Task requirements -
Each line of the records that holds "Rendered" should be shown in full.

(Page layout parsing data)
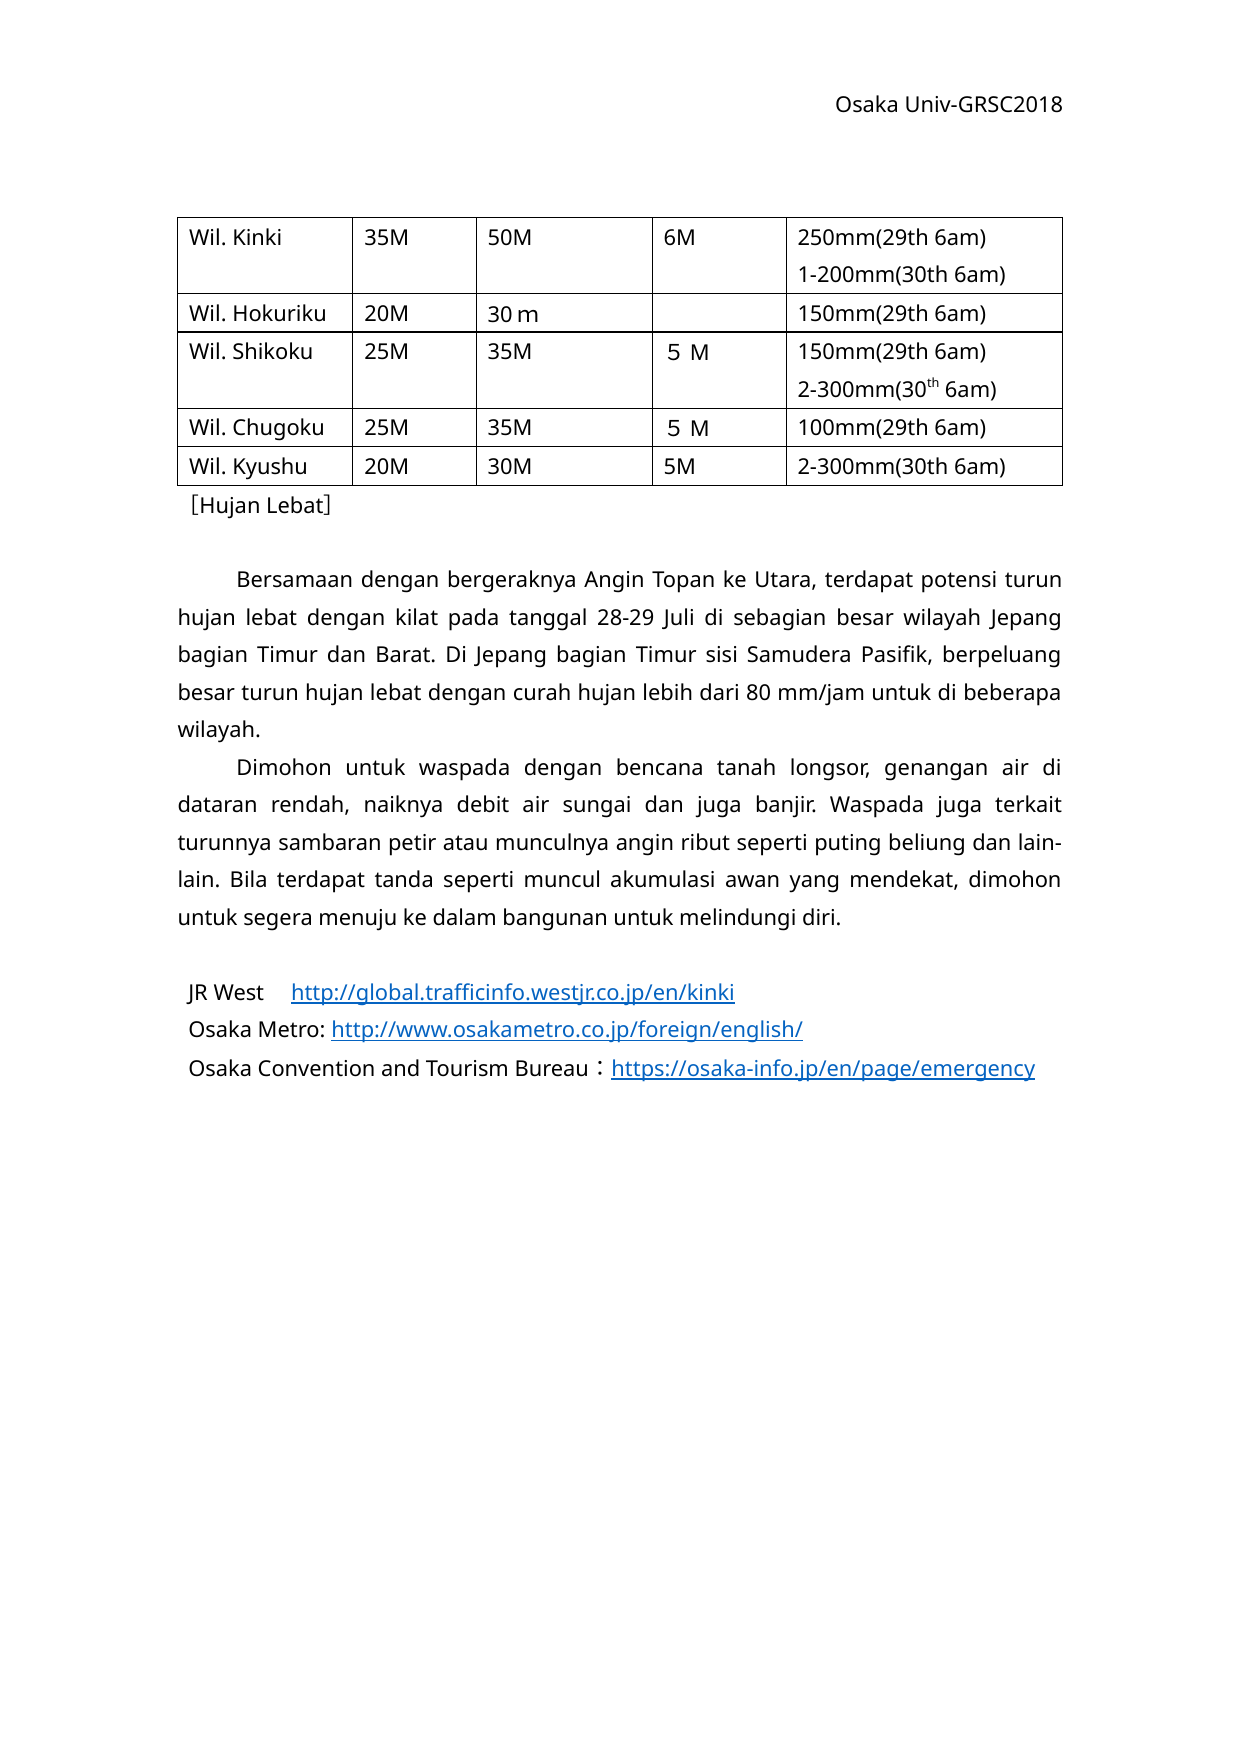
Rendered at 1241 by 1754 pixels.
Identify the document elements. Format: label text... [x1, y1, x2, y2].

text Bersamaan dengan bergeraknya Angin Topan ke Utara, terdapat potensi turun hujan lebat dengan kilat pada tanggal 28-29 Juli di sebagian besar wilayah Jepang bagian Timur dan Barat. Di Jepang bagian Timur sisi Samudera Pasifik, berpeluang besar turun hujan lebat dengan curah hujan lebih dari 80 mm/jam untuk di beberapa wilayah. [177, 561, 1063, 748]
text JR West http://global.trafficinfo.westjr.co.jp/en/kinki [177, 973, 1063, 1011]
table_cell 250mm(29th 6am) 1-200mm(30th 6am) [787, 218, 1062, 293]
table_cell 150mm(29th 6am) 2-300mm(30th 6am) [787, 333, 1062, 407]
table_cell 35M [353, 218, 476, 293]
table_cell 5M [653, 447, 786, 484]
text Osaka Convention and Tourism Bureau：https://osaka-info.jp/en/page/emergency [177, 1048, 1063, 1086]
table_cell 35M [477, 333, 652, 407]
text ［Hujan Lebat］ [177, 486, 1063, 523]
table_cell Wil. Kyushu [178, 447, 352, 484]
table_cell 2-300mm(30th 6am) [787, 447, 1062, 484]
text Dimohon untuk waspada dengan bencana tanah longsor, genangan air di dataran rendah, naiknya debit air sungai dan juga banjir. Waspada juga terkait turunnya sambaran petir atau munculnya angin ribut seperti puting beliung dan lain-lain. Bila terdapat tanda seperti muncul akumulasi awan yang mendekat, dimohon untuk segera menuju ke dalam bangunan untuk melindungi diri. [177, 748, 1063, 936]
table_cell 6M [653, 218, 786, 293]
table_cell [653, 294, 786, 331]
text Osaka Metro: http://www.osakametro.co.jp/foreign/english/ [177, 1011, 1063, 1048]
table_cell Wil. Shikoku [178, 333, 352, 407]
table_cell 150mm(29th 6am) [787, 294, 1062, 331]
table_cell Wil. Kinki [178, 218, 352, 293]
table_cell 100mm(29th 6am) [787, 409, 1062, 446]
table_cell 20M [353, 447, 476, 484]
table_cell 30M [477, 447, 652, 484]
table_cell 30ｍ [477, 294, 652, 331]
table_cell ５M [653, 409, 786, 446]
table_cell 20M [353, 294, 476, 331]
table_cell 25M [353, 333, 476, 407]
table_cell 50M [477, 218, 652, 293]
table_cell 25M [353, 409, 476, 446]
table_cell Wil. Chugoku [178, 409, 352, 446]
table_cell Wil. Hokuriku [178, 294, 352, 331]
table_cell 35M [477, 409, 652, 446]
table_cell ５M [653, 333, 786, 407]
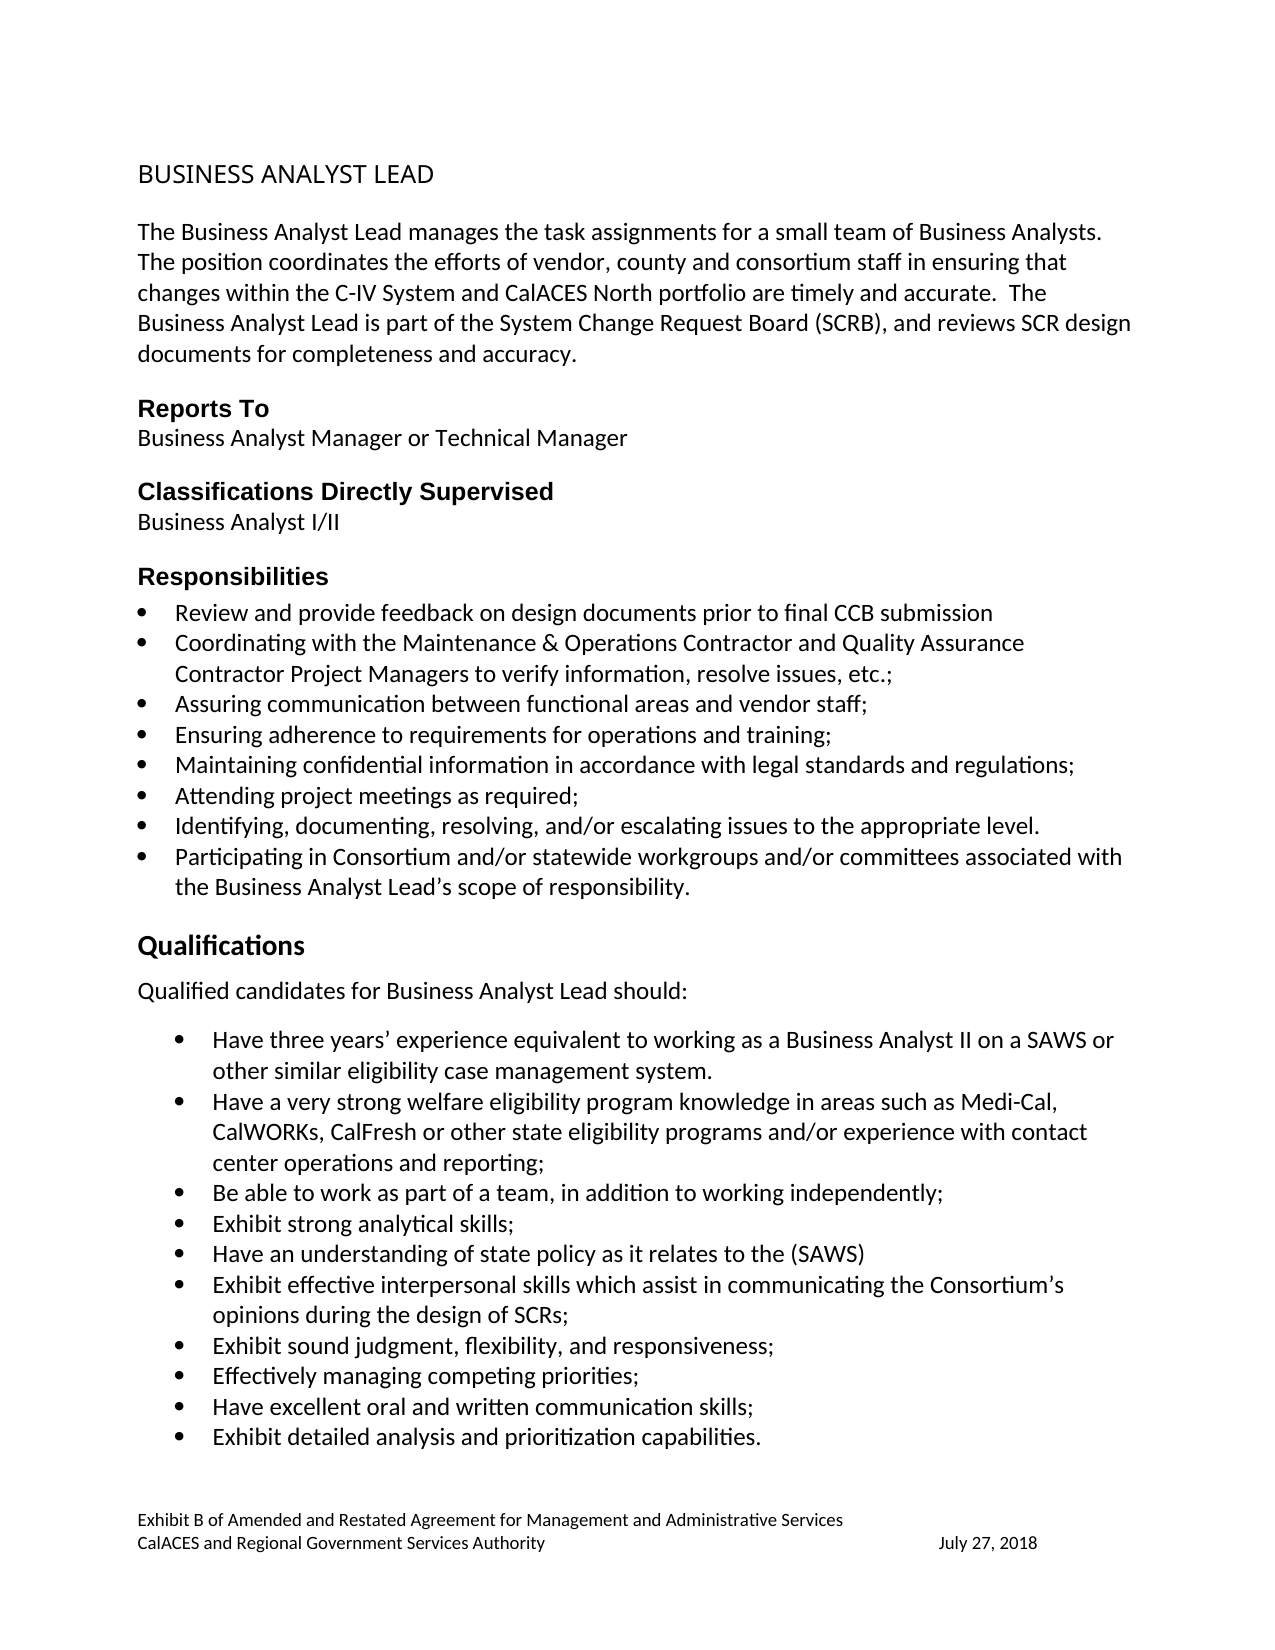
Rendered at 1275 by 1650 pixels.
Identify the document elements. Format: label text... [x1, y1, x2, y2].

text Have three years’ experience equivalent to working as a Business Analyst II on a SAWS or other similar eligibility case management system. [175, 1025, 1137, 1086]
list Assuring communication between functional areas and vendor staff; [137, 688, 1137, 719]
text Classifications Directly Supervised [137, 477, 1137, 506]
list Maintaining confidential information in accordance with legal standards and regulations; [137, 749, 1137, 780]
list Have a very strong welfare eligibility program knowledge in areas such as Medi-Cal, CalWORKs, CalFresh or other state eligibility programs and/or experience with contact center operations and reporting; [175, 1086, 1137, 1177]
text Qualified candidates for Business Analyst Lead should: [137, 975, 1137, 1006]
list Exhibit effective interpersonal skills which assist in communicating the Consortium’s opinions during the design of SCRs; [175, 1269, 1137, 1330]
list Effectively managing competing priorities; [175, 1360, 1137, 1391]
text Qualifications [137, 927, 1137, 963]
list Be able to work as part of a team, in addition to working independently; [175, 1177, 1137, 1208]
text Business Analyst I/II [137, 506, 1137, 536]
list Review and provide feedback on design documents prior to final CCB submission [137, 597, 1137, 627]
subtitle BUSINESS ANALYST LEAD [137, 156, 1137, 190]
list Have excellent oral and written communication skills; [175, 1391, 1137, 1421]
list Coordinating with the Maintenance & Operations Contractor and Quality Assurance Contractor Project Managers to verify information, resolve issues, etc.; [137, 627, 1137, 688]
list Attending project meetings as required; [137, 780, 1137, 810]
text Reports To [137, 394, 1137, 422]
list Have an understanding of state policy as it relates to the (SAWS) [175, 1238, 1137, 1269]
list Exhibit sound judgment, flexibility, and responsiveness; [175, 1330, 1137, 1360]
list Identifying, documenting, resolving, and/or escalating issues to the appropriate level. [137, 810, 1137, 841]
text Responsibilities [137, 562, 1137, 590]
text Business Analyst Manager or Technical Manager [137, 422, 1137, 453]
list Ensuring adherence to requirements for operations and training; [137, 719, 1137, 749]
list Participating in Consortium and/or statewide workgroups and/or committees associated with the Business Analyst Lead’s scope of responsibility. [137, 841, 1137, 902]
list Exhibit strong analytical skills; [175, 1208, 1137, 1238]
text The Business Analyst Lead manages the task assignments for a small team of Business Analysts. The position coordinates the efforts of vendor, county and consortium staff in ensuring that changes within the C-IV System and CalACES North portfolio are timely and accurate. The Business Analyst Lead is part of the System Change Request Board (SCRB), and reviews SCR design documents for completeness and accuracy. [137, 216, 1137, 368]
list Exhibit detailed analysis and prioritization capabilities. [175, 1421, 1137, 1452]
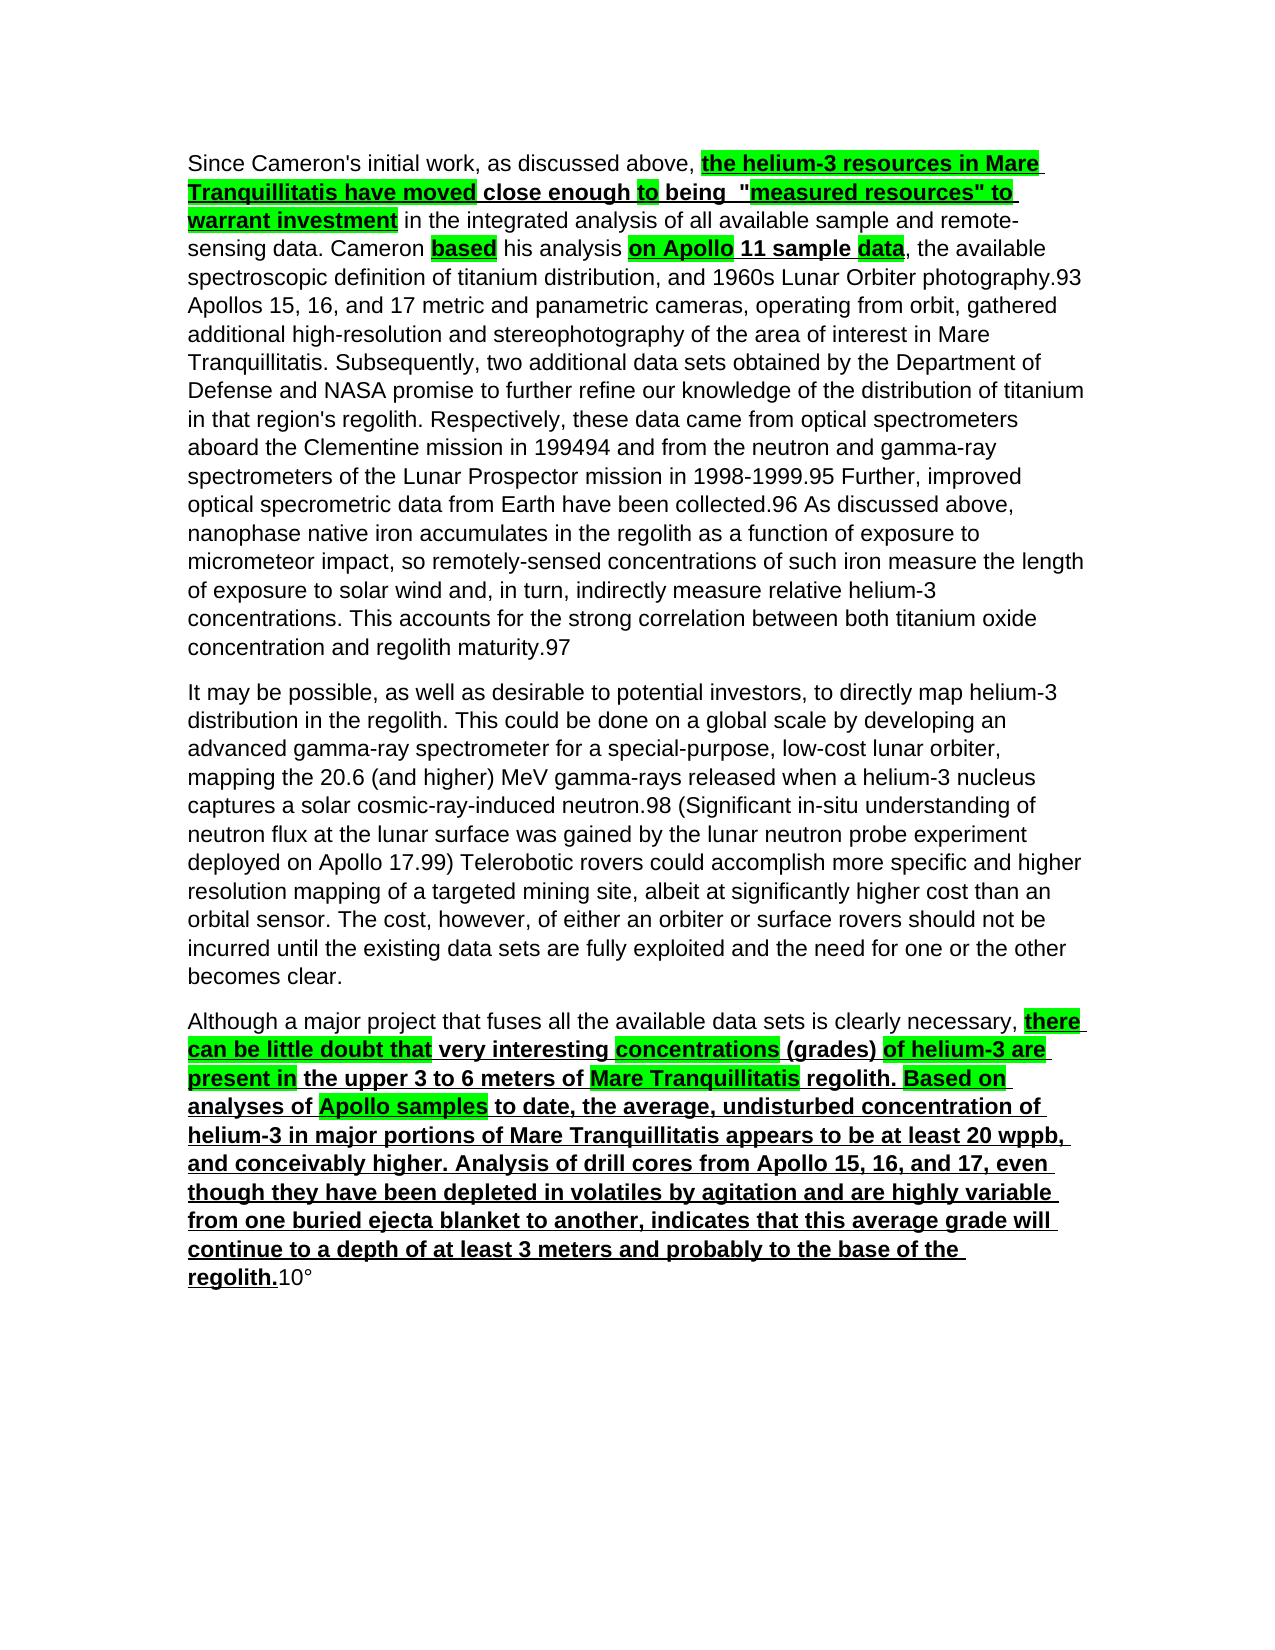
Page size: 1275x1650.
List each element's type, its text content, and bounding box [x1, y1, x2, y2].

text Since Cameron's initial work, as discussed above, the helium-3 resources in Mare Tranquillitatis have moved close enough to being "measured resources" to warrant investment in the integrated analysis of all available sample and remote-sensing data. Cameron based his analysis on Apollo 11 sample data, the available spectroscopic definition of titanium distribution, and 1960s Lunar Orbiter photography.93 Apollos 15, 16, and 17 metric and panametric cameras, operating from orbit, gathered additional high-resolution and stereophotography of the area of interest in Mare Tranquillitatis. Subsequently, two additional data sets obtained by the Department of Defense and NASA promise to further refine our knowledge of the distribution of titanium in that region's regolith. Respectively, these data came from optical spectrometers aboard the Clementine mission in 199494 and from the neutron and gamma-ray spectrometers of the Lunar Prospector mission in 1998-1999.95 Further, improved optical specrometric data from Earth have been collected.96 As discussed above, nanophase native iron accumulates in the regolith as a function of exposure to micrometeor impact, so remotely-sensed concentrations of such iron measure the length of exposure to solar wind and, in turn, indirectly measure relative helium-3 concentrations. This accounts for the strong correlation between both titanium oxide concentration and regolith maturity.97 [187, 150, 1087, 660]
text Although a major project that fuses all the available data sets is clearly necessary, there can be little doubt that very interesting concentrations (grades) of helium-3 are present in the upper 3 to 6 meters of Mare Tranquillitatis regolith. Based on analyses of Apollo samples to date, the average, undisturbed concentration of helium-3 in major portions of Mare Tranquillitatis appears to be at least 20 wppb, and conceivably higher. Analysis of drill cores from Apollo 15, 16, and 17, even though they have been depleted in volatiles by agitation and are highly variable from one buried ejecta blanket to another, indicates that this average grade will continue to a depth of at least 3 meters and probably to the base of the regolith.10° [187, 1008, 1087, 1290]
text It may be possible, as well as desirable to potential investors, to directly map helium-3 distribution in the regolith. This could be done on a global scale by developing an advanced gamma-ray spectrometer for a special-purpose, low-cost lunar orbiter, mapping the 20.6 (and higher) MeV gamma-rays released when a helium-3 nucleus captures a solar cosmic-ray-induced neutron.98 (Significant in-situ understanding of neutron flux at the lunar surface was gained by the lunar neutron probe experiment deployed on Apollo 17.99) Telerobotic rovers could accomplish more specific and higher resolution mapping of a targeted mining site, albeit at significantly higher cost than an orbital sensor. The cost, however, of either an orbiter or surface rovers should not be incurred until the existing data sets are fully exploited and the need for one or the other becomes clear. [187, 678, 1087, 989]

Answer below -
Rendered at 1241 by 1754 pixels.
Rendered at 1275 by 1650 pixels.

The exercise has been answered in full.